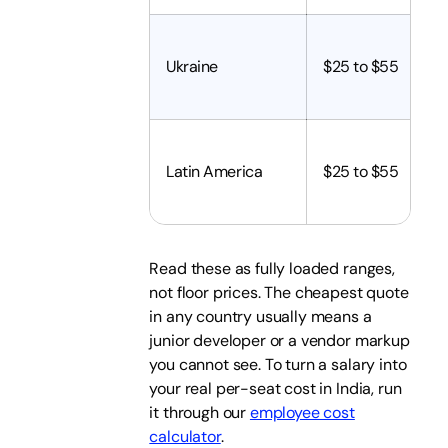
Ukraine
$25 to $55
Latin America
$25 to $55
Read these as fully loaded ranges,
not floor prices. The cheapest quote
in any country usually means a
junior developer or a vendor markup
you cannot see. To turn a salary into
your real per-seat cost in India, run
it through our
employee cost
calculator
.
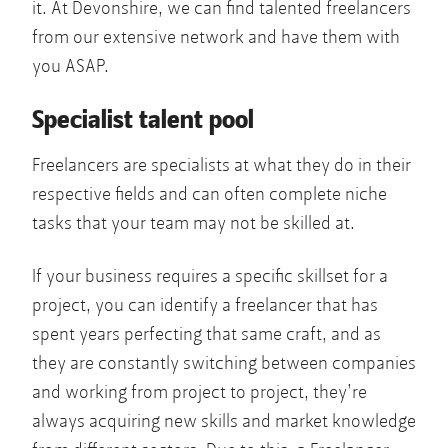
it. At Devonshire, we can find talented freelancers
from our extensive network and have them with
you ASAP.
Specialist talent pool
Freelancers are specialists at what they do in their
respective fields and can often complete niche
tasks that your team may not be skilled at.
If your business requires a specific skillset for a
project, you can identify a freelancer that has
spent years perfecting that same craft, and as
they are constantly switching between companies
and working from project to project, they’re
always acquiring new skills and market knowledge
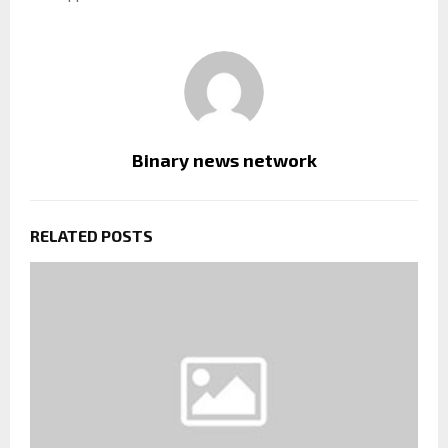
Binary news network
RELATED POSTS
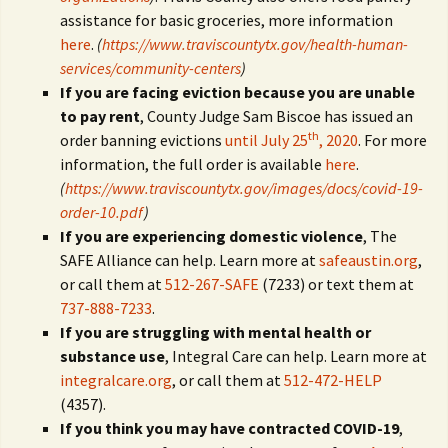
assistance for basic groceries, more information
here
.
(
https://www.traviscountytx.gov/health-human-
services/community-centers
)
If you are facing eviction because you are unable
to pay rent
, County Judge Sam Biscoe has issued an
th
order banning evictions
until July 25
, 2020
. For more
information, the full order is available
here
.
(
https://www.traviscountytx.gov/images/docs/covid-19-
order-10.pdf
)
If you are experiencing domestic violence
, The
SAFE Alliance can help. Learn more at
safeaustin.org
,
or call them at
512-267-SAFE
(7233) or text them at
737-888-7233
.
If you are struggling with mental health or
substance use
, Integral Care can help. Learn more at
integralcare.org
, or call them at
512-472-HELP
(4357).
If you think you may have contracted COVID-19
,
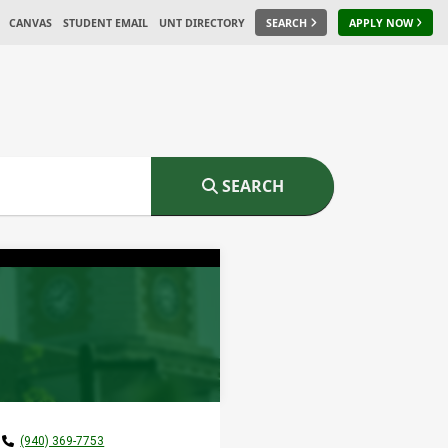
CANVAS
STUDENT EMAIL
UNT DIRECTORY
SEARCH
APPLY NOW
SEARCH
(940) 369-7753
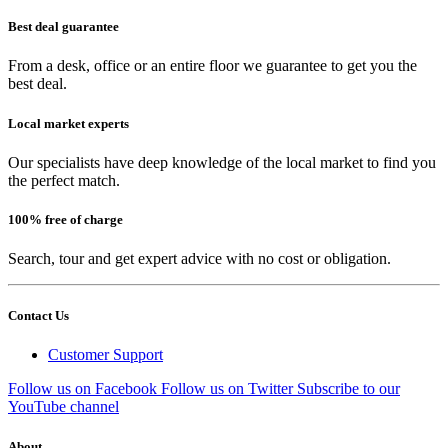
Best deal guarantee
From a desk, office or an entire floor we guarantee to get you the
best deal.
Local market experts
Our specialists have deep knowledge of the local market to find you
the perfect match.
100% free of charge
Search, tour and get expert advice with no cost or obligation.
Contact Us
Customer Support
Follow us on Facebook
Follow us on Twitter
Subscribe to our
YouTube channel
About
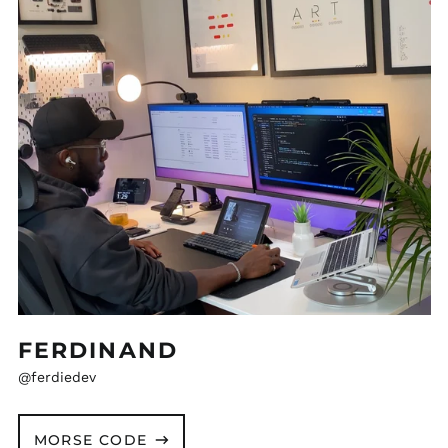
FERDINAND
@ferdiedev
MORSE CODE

(Brief): Report each line in the items that contains the string "project", copying every such line in full.

(Output below):
project, you can identify a freelancer that has
and working from project to project, they’re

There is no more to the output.